Mexican Cell Phone Smuggling: Pressure Mounts on Government to Crack Down on Prisons
Technology exists to track calls from prisons in Mexico, but a plethora of reasons surround why the government has failed to block these calls and prevent the extortion of the country's residents.
One of the most commonly cited issues is the interference with cellphone service of neighbors of the prisons, according to an opinion article in El Universal.
Other issues include its lack of reliability, the ease of bribing a technician and hacking into the system.
"It is very important to find out whether the signal jammers are operating correctly from inside the prison complexes," said Renato Sales, who was recently named national anti-kidnapping coordinator in March, according to El Pais.
But jamming the signals near the prisons has had an unintended consequence: Neighbors and nearby businesses are affected, especially in more urban areas, according to El Universal.
Government officials recognize that cellphones are being smuggled into the prisons, even to prisoners in solitary confinement, and there has been no way of ensuring prison guards do not succumb to inmate threats or to bribery, according to El Pais.
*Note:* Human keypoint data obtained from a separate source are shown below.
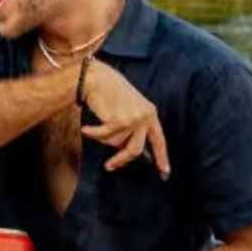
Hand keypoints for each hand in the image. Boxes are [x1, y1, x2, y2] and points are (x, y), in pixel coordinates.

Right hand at [80, 59, 170, 176]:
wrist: (96, 78)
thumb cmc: (108, 92)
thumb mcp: (128, 108)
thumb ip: (133, 127)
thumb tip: (125, 149)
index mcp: (150, 114)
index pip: (159, 140)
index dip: (162, 157)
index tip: (165, 172)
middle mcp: (145, 117)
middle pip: (135, 149)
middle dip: (121, 159)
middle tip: (109, 166)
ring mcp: (133, 119)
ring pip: (115, 143)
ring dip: (101, 137)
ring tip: (94, 127)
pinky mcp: (119, 121)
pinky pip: (103, 136)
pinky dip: (92, 133)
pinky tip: (86, 128)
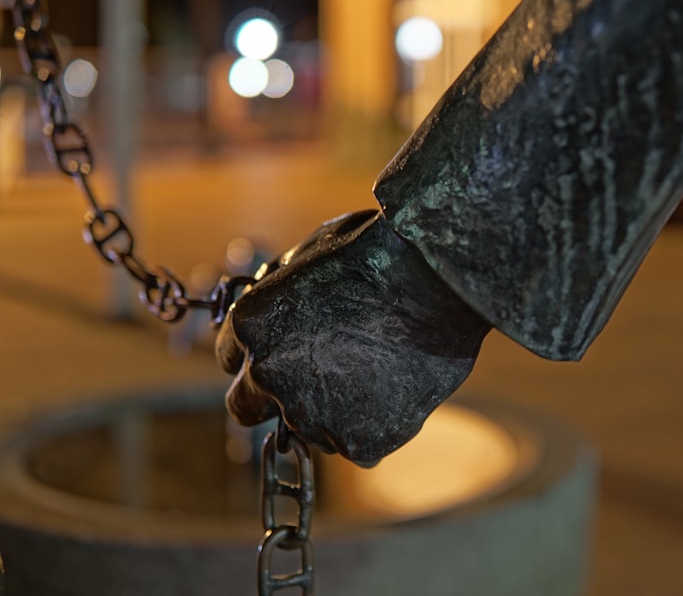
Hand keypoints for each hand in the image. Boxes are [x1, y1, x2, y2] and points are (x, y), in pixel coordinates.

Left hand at [216, 210, 491, 465]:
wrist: (439, 278)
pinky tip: (398, 387)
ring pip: (308, 428)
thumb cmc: (382, 251)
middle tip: (317, 376)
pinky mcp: (360, 443)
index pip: (230, 358)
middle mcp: (269, 377)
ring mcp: (313, 417)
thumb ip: (281, 289)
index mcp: (251, 326)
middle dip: (272, 395)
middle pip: (246, 408)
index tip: (289, 347)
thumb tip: (276, 299)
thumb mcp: (312, 251)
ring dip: (330, 409)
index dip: (261, 350)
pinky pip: (359, 444)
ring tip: (377, 370)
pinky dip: (376, 424)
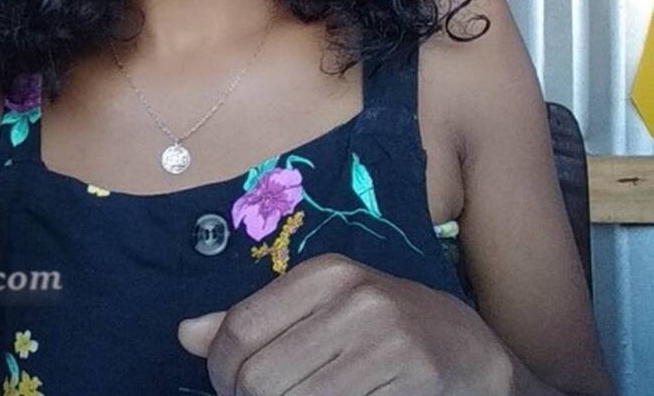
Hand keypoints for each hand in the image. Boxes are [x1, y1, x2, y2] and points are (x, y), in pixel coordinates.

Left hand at [177, 253, 512, 394]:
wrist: (471, 351)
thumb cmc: (381, 328)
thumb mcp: (320, 309)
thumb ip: (255, 320)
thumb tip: (186, 334)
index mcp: (325, 274)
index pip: (240, 329)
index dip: (221, 372)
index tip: (230, 388)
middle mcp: (355, 297)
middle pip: (262, 379)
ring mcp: (387, 339)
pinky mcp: (413, 377)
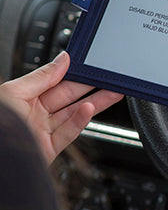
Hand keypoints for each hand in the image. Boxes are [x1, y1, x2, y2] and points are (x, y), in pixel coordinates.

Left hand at [0, 51, 122, 164]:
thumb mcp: (13, 91)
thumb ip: (41, 76)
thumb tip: (62, 60)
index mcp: (23, 97)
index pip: (55, 82)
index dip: (75, 74)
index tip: (92, 68)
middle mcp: (34, 113)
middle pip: (69, 97)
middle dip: (92, 87)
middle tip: (110, 79)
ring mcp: (42, 131)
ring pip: (74, 114)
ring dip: (95, 102)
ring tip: (113, 93)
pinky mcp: (49, 148)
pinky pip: (69, 132)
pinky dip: (81, 121)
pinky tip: (90, 109)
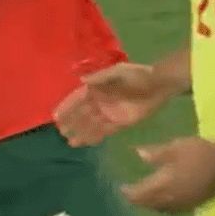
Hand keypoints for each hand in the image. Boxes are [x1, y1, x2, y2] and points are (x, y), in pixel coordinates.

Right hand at [54, 62, 176, 146]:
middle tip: (61, 132)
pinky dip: (95, 137)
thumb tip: (81, 81)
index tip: (56, 116)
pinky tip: (85, 143)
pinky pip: (104, 132)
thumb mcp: (118, 72)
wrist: (158, 85)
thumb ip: (100, 78)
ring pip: (91, 125)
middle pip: (82, 114)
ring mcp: (110, 113)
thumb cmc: (138, 75)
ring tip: (70, 142)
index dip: (66, 107)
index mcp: (97, 88)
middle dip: (71, 123)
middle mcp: (100, 102)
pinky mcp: (120, 123)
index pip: (77, 98)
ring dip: (81, 133)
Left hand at [122, 137, 214, 214]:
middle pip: (149, 204)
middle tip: (131, 194)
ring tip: (145, 197)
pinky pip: (173, 210)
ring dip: (151, 205)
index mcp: (163, 184)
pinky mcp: (193, 205)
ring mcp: (183, 204)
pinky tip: (165, 200)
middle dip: (138, 200)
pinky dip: (164, 207)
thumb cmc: (199, 152)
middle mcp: (171, 198)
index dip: (129, 193)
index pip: (140, 194)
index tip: (121, 188)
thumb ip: (155, 153)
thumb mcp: (174, 147)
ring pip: (161, 210)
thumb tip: (137, 153)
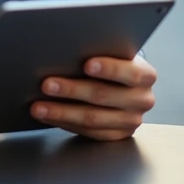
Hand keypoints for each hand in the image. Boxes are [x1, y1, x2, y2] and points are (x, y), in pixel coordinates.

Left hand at [31, 55, 156, 140]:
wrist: (125, 84)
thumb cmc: (113, 61)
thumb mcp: (115, 53)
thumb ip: (101, 51)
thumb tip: (68, 48)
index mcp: (146, 75)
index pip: (130, 72)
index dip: (109, 68)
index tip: (86, 64)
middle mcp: (142, 100)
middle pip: (103, 96)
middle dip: (72, 90)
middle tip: (46, 84)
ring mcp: (131, 121)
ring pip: (92, 118)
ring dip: (61, 112)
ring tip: (38, 106)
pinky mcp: (117, 135)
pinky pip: (88, 132)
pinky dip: (64, 123)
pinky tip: (48, 116)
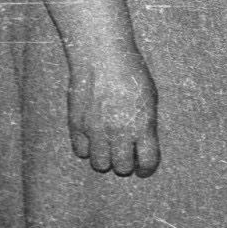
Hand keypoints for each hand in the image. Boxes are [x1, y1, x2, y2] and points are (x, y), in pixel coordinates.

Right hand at [67, 41, 162, 175]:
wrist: (102, 58)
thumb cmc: (131, 75)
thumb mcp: (150, 100)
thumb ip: (146, 125)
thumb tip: (141, 145)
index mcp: (143, 126)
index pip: (147, 162)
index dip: (146, 169)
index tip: (144, 169)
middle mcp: (119, 132)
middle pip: (122, 168)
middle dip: (126, 165)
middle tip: (125, 157)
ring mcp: (95, 130)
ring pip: (99, 165)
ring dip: (106, 160)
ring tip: (108, 149)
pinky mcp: (76, 125)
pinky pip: (80, 152)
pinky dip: (87, 150)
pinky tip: (92, 140)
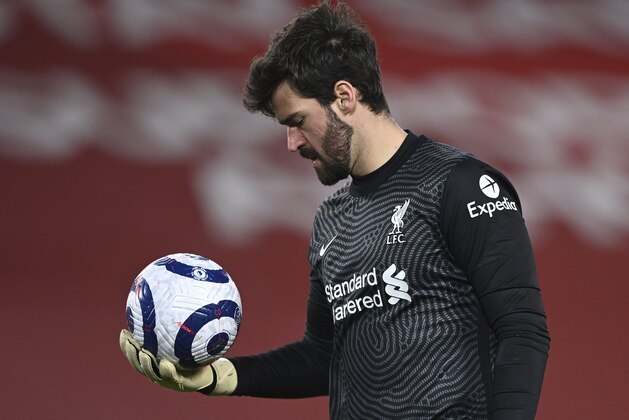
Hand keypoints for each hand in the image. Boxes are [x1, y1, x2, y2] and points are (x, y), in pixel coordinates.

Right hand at [119, 329, 236, 394]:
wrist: (210, 371)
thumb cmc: (196, 352)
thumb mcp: (187, 337)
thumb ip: (178, 324)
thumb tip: (176, 297)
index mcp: (156, 360)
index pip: (137, 352)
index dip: (127, 344)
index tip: (123, 332)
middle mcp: (158, 370)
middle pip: (139, 364)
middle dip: (132, 354)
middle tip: (129, 341)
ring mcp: (169, 379)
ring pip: (152, 373)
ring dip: (146, 364)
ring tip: (143, 353)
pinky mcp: (181, 384)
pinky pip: (173, 378)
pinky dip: (167, 371)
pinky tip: (165, 363)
Bloomberg reported in 2012 that phones that were smuggled into prisons had been used to swindle residents out of money.
"We are facing serious problems in dealing with corruption," said Isabel Miranda de Wallace, who helped catch the kidnappers and murderers of her son and heads an organization called Stop Kidnapping..
As a result, Mexican think-tank Citizens' Council for Public Security and Criminal Justice will attend the next meeting of the National Security Council in order to propose a bill that would track and shut down phones used in connection with criminal activity, according to El Universal.
The proposal is for cell phone companies to work with the federal government to track the phones and have the authority to use the information tracked, as well as shut down the phones if they are used for criminal activities.
It would not require a new legal framework but simply work off a system from 2012, which allows requests for information from cell phone companies by the government.